Assignment
The first line of the data below and every line after it, through the one with "There will be no aggregation", must be transcribed without change.
======
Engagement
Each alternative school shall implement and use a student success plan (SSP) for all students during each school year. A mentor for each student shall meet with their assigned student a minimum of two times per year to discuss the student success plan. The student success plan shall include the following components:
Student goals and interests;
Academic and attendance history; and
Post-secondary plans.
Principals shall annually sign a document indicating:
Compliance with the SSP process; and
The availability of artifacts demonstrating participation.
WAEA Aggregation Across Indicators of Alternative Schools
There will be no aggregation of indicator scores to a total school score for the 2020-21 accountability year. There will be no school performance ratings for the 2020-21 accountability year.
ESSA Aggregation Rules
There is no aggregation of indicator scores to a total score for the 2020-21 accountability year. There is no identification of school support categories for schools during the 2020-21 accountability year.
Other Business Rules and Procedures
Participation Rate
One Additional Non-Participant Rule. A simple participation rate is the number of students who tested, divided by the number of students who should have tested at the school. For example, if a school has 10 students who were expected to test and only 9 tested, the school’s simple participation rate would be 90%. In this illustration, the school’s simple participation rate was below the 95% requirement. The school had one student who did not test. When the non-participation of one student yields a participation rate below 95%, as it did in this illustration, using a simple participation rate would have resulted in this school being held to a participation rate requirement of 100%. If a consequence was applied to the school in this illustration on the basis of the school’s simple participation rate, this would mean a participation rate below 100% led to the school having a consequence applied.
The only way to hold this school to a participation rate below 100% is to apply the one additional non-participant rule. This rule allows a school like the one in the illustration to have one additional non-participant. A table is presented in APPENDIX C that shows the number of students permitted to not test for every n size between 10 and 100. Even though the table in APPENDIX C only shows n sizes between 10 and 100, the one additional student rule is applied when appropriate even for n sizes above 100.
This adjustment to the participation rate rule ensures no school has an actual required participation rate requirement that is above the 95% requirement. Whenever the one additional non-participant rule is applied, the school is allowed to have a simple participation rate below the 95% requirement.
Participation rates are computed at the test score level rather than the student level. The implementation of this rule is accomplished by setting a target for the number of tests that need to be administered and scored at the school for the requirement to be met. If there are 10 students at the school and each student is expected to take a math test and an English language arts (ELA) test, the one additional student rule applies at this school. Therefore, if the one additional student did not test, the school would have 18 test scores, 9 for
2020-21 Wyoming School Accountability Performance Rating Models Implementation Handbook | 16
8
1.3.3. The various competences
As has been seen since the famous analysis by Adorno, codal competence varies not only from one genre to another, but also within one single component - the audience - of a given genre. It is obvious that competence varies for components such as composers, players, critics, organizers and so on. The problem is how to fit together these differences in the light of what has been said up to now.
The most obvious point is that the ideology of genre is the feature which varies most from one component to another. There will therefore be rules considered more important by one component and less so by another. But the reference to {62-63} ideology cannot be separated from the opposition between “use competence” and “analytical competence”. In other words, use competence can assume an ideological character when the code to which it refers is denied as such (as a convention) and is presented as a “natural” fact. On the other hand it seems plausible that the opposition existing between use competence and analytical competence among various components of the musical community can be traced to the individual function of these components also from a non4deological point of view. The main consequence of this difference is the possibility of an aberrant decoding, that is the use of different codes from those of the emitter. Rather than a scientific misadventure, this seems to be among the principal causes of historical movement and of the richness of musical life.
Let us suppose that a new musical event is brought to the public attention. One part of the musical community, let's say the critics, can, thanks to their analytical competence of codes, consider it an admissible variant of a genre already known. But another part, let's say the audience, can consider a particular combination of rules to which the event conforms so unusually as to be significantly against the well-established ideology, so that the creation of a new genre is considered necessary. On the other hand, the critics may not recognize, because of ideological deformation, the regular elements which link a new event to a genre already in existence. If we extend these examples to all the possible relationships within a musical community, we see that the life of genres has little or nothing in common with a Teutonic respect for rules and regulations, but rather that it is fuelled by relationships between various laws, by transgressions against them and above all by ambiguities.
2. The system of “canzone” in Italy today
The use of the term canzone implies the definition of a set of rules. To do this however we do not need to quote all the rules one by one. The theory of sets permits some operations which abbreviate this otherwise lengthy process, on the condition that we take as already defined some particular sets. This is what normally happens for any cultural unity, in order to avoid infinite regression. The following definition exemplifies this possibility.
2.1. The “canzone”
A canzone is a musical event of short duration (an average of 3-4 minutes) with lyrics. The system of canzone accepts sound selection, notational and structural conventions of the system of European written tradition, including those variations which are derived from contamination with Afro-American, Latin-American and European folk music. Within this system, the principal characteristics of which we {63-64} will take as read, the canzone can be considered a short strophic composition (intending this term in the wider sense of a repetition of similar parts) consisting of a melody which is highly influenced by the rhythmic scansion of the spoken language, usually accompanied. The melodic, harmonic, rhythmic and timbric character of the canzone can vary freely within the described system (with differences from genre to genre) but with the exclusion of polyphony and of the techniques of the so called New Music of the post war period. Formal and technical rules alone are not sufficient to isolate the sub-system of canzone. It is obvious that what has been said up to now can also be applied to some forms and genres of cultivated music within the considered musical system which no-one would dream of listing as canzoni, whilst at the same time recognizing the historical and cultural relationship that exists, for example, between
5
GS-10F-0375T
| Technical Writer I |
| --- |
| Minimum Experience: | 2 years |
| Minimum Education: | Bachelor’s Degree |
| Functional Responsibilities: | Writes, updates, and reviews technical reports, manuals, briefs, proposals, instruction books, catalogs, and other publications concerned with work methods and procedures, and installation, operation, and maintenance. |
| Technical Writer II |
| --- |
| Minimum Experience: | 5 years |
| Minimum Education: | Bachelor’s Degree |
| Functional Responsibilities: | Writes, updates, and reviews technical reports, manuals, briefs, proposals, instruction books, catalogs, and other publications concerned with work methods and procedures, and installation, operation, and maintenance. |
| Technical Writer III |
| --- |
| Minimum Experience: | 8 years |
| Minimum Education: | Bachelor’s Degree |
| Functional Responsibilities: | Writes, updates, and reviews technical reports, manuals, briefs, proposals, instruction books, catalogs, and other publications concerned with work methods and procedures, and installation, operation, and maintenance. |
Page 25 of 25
======
Exercise answer
Engagement
Each alternative school shall implement and use a student success plan (SSP) for all students during each school year. A mentor for each student shall meet with their assigned student a minimum of two times per year to discuss the student success plan. The student success plan shall include the following components:
Student goals and interests;
Academic and attendance history; and
Post-secondary plans.
Principals shall annually sign a document indicating:
Compliance with the SSP process; and
The availability of artifacts demonstrating participation.
WAEA Aggregation Across Indicators of Alternative Schools
There will be no aggregation of indicator scores to a total school score for the 2020-21 accountability year. There will be no school performance ratings for the 2020-21 accountability year.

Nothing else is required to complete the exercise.